Nissan cuts annual operating profit estimate by 14.5% on lower sales

TOKYO, (Reuters) – Nissan Motor slashed its annual operating profit estimate by 14.5% on Friday, citing lower-than-expected vehicle sales and other factors.

Japan’s third-largest automaker by volume now estimates an operating profit of 530 billion yen ($3.43 billion) instead of 620 billion yen for the year that ended in March. Net profit is now estimated at 370 billion yen instead of 390 billion yen.

Nissan said its vehicle sales would total 3.44 million vehicles for the year, lowering its estimate just two months after a revision down to 3.55 million units partly due to a weak performance in China.

CEO Makoto Uchida told a press conference that the impact of intensifying competition in the U.S. market, the New Year’s Day earthquake on Japan’s Noto peninsula and disruptions to shipping in the Red Sea hurt its sales.

Nissan’s quarterly sales performance was also hurt by stronger-than-expected U.S. demand for hybrids, Uchida said, a trend that has especially benefited rival Japanese automaker Toyota.
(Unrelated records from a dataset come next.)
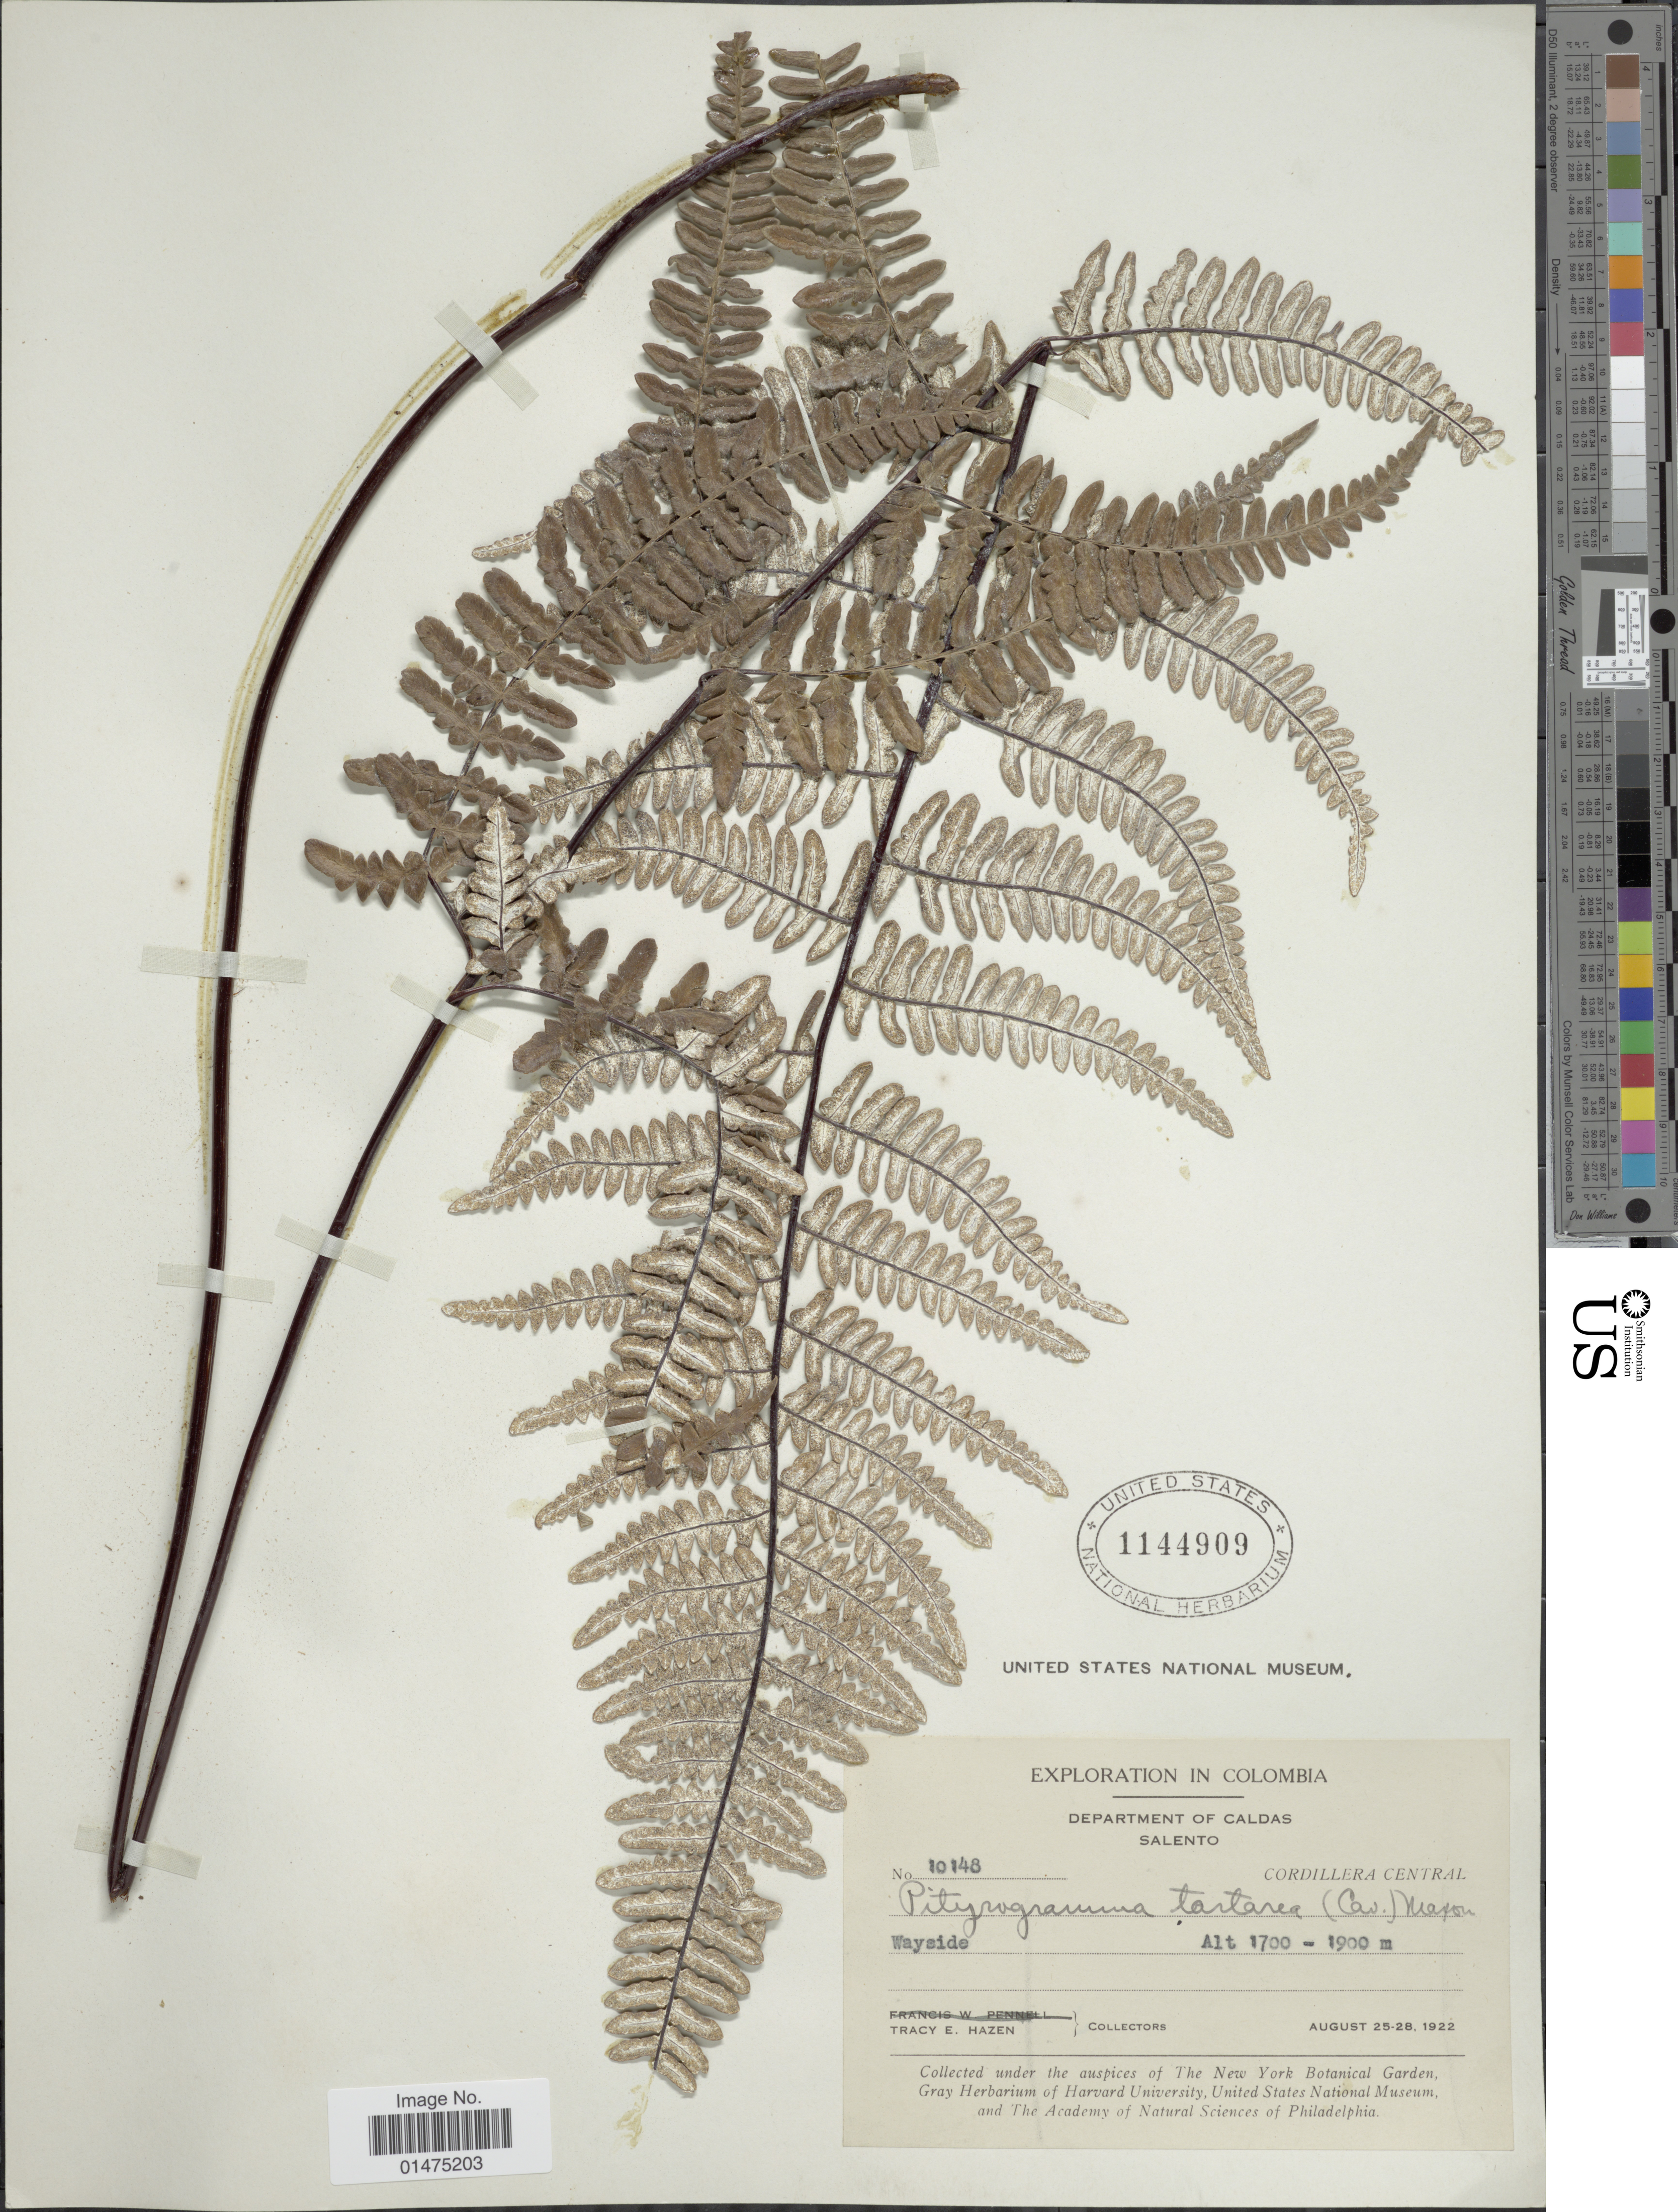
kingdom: Plantae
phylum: Tracheophyta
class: Polypodiopsida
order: Polypodiales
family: Pteridaceae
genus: Pityrogramma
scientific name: Pityrogramma tartarea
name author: (Cav.) Maxon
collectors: T. E. Hazen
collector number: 10148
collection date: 1922-08-25/1922-08-28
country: Colombia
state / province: Caldas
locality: Salento, Cordillera Central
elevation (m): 1700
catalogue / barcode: US 1144909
The profit forecast downgrade was partly due to Nissan giving support to suppliers after finding that it would be hard to hit its original sales targets for some models in the latest update to its mid-term business plan, Uchida said.

He added that this support was not related to Japan’s fair trade watchdog, which called out Nissan last month for a violation of the subcontractor act by underpaying 36 suppliers by about 3 billion yen over a roughly two-year period from January 2021.

Nissan’s new expected full-year operating profit for the financial year that just ended would still be 40% higher than a 377 billion yen profit in the prior one that ran to March 31, 2023.